The Texas Story Project.

Tarek Ibrahim is from Cairo, Egypt and arrived in Texas at the age of 34 to a small town called Stephenville. He quickly made friends in the hospital he worked in as a physiotherapist.

With a work visa, he didn’t feel like an immigrant at first, and his friends very quickly found him an apartment. After settling in, he found himself in a brand-new environment with new things to learn, socially, culturally and the new way of speaking.

“I learned English during my studies but I was never submerged in an English-speaking environment, so it was a bit difficult at first. I remember trying to order food at the restaurant with my girlfriend at the time; it was comical.” “Luckily”, he said, “my girlfriend worked in a language agency and helped me get rid of my thick accent. “

It was very different from home, people didn’t have the same view on foreigners, when presenting himself as a Muslim from Egypt, he did not always get the natural response he expected.

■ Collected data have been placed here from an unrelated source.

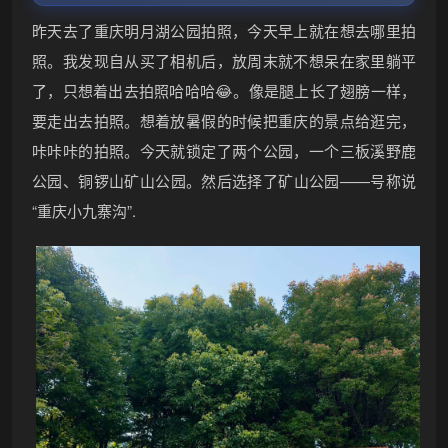
昨天去了重庆明月湖公园拍照，今天早上就在想去哪里拍
照。我发现自从买了相机后，放周末就不想呆在家里躺平
了，只想着出去拍照哈哈哈😂。像是腿上长了翅膀一样，
要走出去拍照。想着放暑假的时候把重庆的景点给逛完，
咔咔咔的拍照。今天就锁定了两个公园，一个三板溪野鹿
公园、铜锣山矿山公园。然后选择了矿山公园——号称说
“重庆小九寨沟”.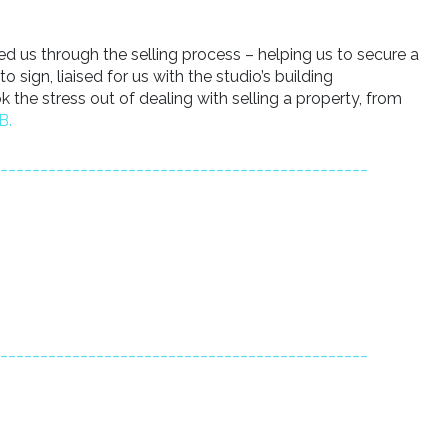
d us through the selling process – helping us to secure a
sign, liaised for us with the studio’s building
the stress out of dealing with selling a property, from
B.
______________________________________________
______________________________________________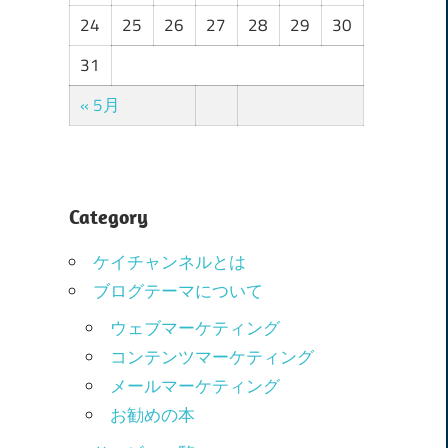
24
25
26
27
28
29
30
31
« 5月
Category
ケイチャンネルとは
ブログテーマについて
ウェブマーケティング
コンテンツマーケティング
メールマーケティング
お勧めの本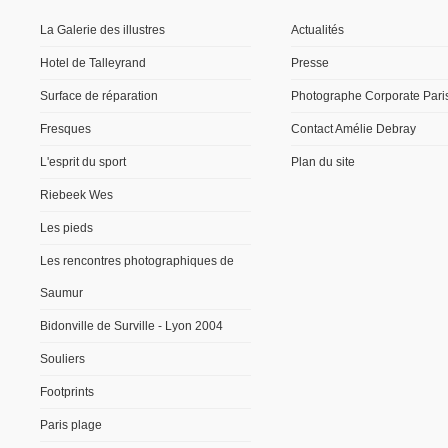
La Galerie des illustres
Actualités
Hotel de Talleyrand
Presse
Surface de réparation
Photographe Corporate Pari
Fresques
Contact Amélie Debray
L'esprit du sport
Plan du site
Riebeek Wes
Les pieds
Les rencontres photographiques de
Saumur
Bidonville de Surville - Lyon 2004
Souliers
Footprints
Paris plage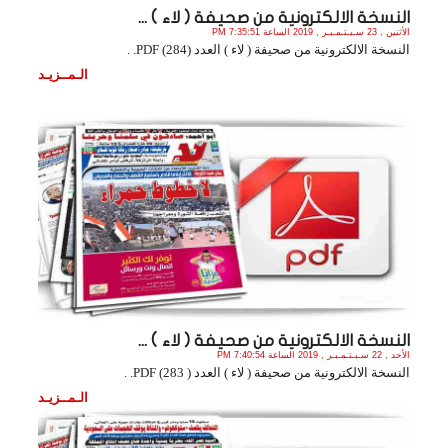
النسخة الالكترونية من صحيفة ( لاء ) ...
الأثنين , 23 سـبـتـمـبـر , 2019 الساعة 7:35:51 PM
النسخة الالكترونية من صحيفة ( لاء ) العدد (284) PDF. .
الـمــزيـد
النسخة الالكترونية من صحيفة ( لاء ) ...
الأحد , 22 سـبـتـمـبـر , 2019 الساعة 7:40:54 PM
النسخة الالكترونية من صحيفة ( لاء ) العدد ( 283) PDF. .
الـمــزيـد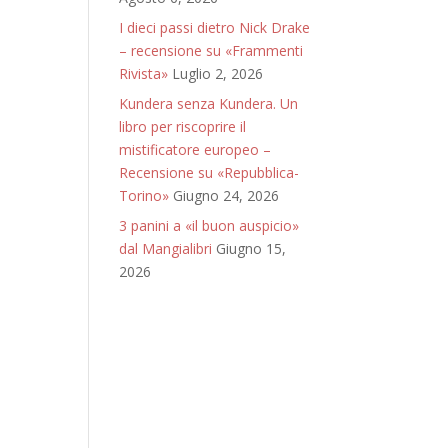
I dieci passi dietro Nick Drake
– recensione su «Frammenti
Rivista»
Luglio 2, 2026
Kundera senza Kundera. Un
libro per riscoprire il
mistificatore europeo –
Recensione su «Repubblica-
Torino»
Giugno 24, 2026
3 panini a «il buon auspicio»
dal Mangialibri
Giugno 15,
2026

“The minute you open your mouth, it gives you away, I’m a foreigner. Some people would come up to me to greet me, but when hearing my accent, they would walk away.”

After a couple of months, he had a better accent that didn’t “give him away.” He was starting to feel the friendliness of Texans. He then went on to another physiotherapist position in Houston where he met a very great friend. A patient of his was an 80-year-old Christian woman who treated him like a grandson and helped him understand the ways things were run in Texas.

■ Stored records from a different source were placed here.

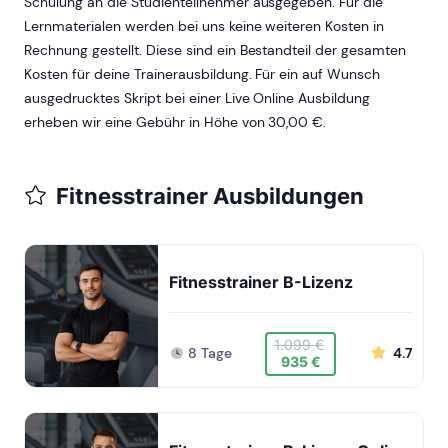
Schulung an die Studienteilnehmer ausgegeben. Für die
Lernmaterialen werden bei uns keine weiteren Kosten in
Rechnung gestellt. Diese sind ein Bestandteil der gesamten
Kosten für deine Trainerausbildung. Für ein auf Wunsch
ausgedrucktes Skript bei einer Live Online Ausbildung
erheben wir eine Gebühr in Höhe von 30,00 €.
Fitnesstrainer Ausbildungen
Fitnesstrainer B-Lizenz
1.099 €
8 Tage
4.7
935 €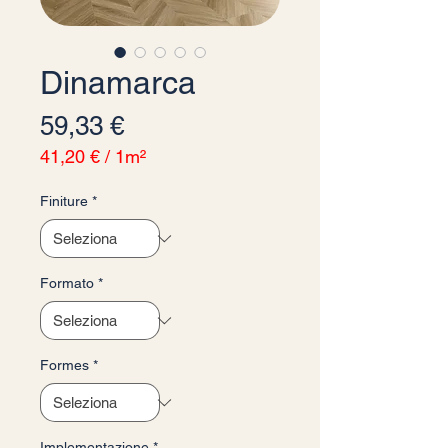
Dinamarca
Prezzo
59,33 €
41,20 €
/
1m²
41,20 €
ogni
Finiture
*
1
Metro
quadrato
Formato
*
Formes
*
Implementazione
*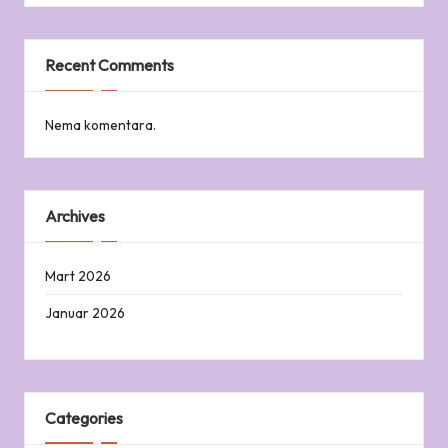
Recent Comments
Nema komentara.
Archives
Mart 2026
Januar 2026
Categories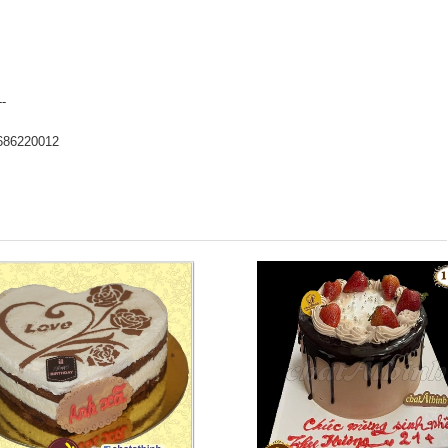
--
686220012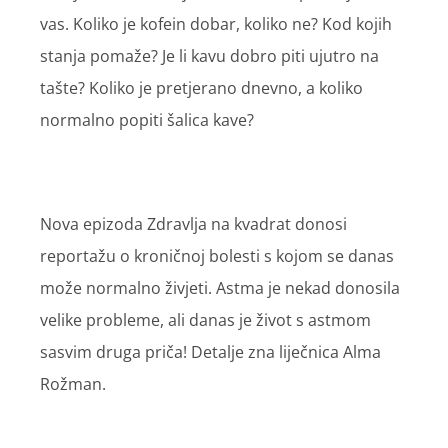
vas. Koliko je kofein dobar, koliko ne? Kod kojih
stanja pomaže? Je li kavu dobro piti ujutro na
tašte? Koliko je pretjerano dnevno, a koliko
normalno popiti šalica kave?
Nova epizoda Zdravlja na kvadrat donosi
reportažu o kroničnoj bolesti s kojom se danas
može normalno živjeti. Astma je nekad donosila
velike probleme, ali danas je život s astmom
sasvim druga priča! Detalje zna liječnica Alma
Rožman.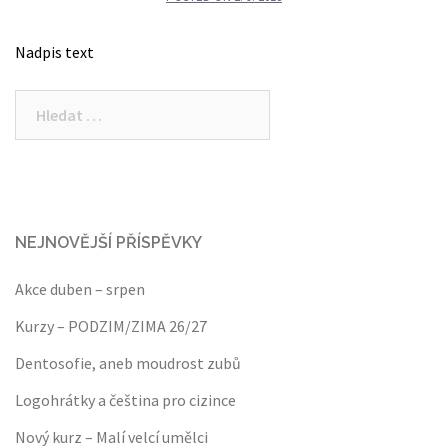
Nadpis text
Vyhledávání
NEJNOVĚJŠÍ PŘÍSPĚVKY
Akce duben – srpen
Kurzy – PODZIM/ZIMA 26/27
Dentosofie, aneb moudrost zubů
Logohrátky a čeština pro cizince
Nový kurz – Malí velcí umělci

“She was a really religious person he said and felt like it was her Christian duty to take me under her wing. She would say things only your mother would say.” She informed him of the way to talk to certain people and how to know what their response means.

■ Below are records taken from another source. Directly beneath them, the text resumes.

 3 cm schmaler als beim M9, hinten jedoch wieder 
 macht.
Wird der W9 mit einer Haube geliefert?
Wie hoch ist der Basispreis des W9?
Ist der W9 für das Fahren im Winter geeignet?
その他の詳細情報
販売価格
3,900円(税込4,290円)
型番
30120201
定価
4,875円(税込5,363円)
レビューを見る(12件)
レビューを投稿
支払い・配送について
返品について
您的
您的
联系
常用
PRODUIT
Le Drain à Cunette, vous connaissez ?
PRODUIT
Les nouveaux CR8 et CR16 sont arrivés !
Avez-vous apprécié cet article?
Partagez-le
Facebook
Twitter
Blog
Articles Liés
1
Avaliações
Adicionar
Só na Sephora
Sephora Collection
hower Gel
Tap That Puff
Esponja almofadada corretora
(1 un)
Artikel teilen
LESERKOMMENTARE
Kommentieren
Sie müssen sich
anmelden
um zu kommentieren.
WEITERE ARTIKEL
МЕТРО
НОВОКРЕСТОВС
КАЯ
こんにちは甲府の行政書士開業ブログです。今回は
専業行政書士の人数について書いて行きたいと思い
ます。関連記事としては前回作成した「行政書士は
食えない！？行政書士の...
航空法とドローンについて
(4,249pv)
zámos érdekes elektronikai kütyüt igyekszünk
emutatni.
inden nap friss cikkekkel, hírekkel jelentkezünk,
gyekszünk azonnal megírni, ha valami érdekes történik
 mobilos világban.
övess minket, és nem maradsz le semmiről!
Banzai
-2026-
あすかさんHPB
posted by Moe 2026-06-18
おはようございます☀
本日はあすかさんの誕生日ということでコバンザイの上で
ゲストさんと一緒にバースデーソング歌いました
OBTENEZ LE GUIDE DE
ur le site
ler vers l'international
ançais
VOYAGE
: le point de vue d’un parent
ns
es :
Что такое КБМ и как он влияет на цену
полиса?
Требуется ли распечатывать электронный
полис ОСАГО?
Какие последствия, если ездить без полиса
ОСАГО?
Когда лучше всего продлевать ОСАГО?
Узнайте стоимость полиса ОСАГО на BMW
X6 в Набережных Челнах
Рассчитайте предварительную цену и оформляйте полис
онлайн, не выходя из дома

“I always came on as someone too friendly, a little bit suspicious at times from others’ point of view,” he said. “She taught me how to act with my different patients.”

It was different from home he continued, the concept of friendship was smaller. He used to hang out with 20 of his close friends and they would all go out together. He was part of a very close neighborhood, where everyone was different.

“There were people of all religions, it was a diversity paradise.”

A difficult time he had with his religion was after the terrorist attacks of September 11, 2001. A lot of hate in the world was spread towards the Islamic faith and people were killed and harassed.

“Luckily, I have always been part of intelligent conventions, discussing my faith, mainly getting rid of ignorant conclusions. It was a very tense moment for me, but I was always surrounded by my close friends with great support.”

He believes that everyone is exerting their faith in their own way, but violence is never the answer.

Another thing that surprised him was the money and what he could buy.

“I will never forget my first check of $1500, with that I was able to buy myself a microwave, a stereo, a TV and iron board, a mixer, a toaster, and a coffee maker. I would have saved up 6 month salary in Egypt to get that!”

The most important was his car, he remembers in college having a jeep with four tires, but no spare tire.

“If I had a flat, I would have to try to push it to the nearest repair shop.”

When he came to Texas, he went to a car dealership with no credit, the salesmen kept on describing him the different cars and their features, but Tarek insisted on knowing the number of tires.

“I walked out with a car with five wheels. That was the American dream right there.”

He is now living in a multicultural neighborhood that gathers every weekend to exchange food and hang out. I am glad I had the chance to learn more about my neighbor’s Texas story.

Baptiste Pousset is a sophomore at St Mary’s University studying Electrical Engineering. He was born in Cayenne, French Guyana, South America. Baptiste moved to America when he was 7 and attended private international and French schools till high school. He stayed for two years in Toronto for his junior and senior years of high school and met a lot of different people and saw many different cultures. Baptiste had the foreigner experience in Texas and wanted to know how his neighbor experienced his.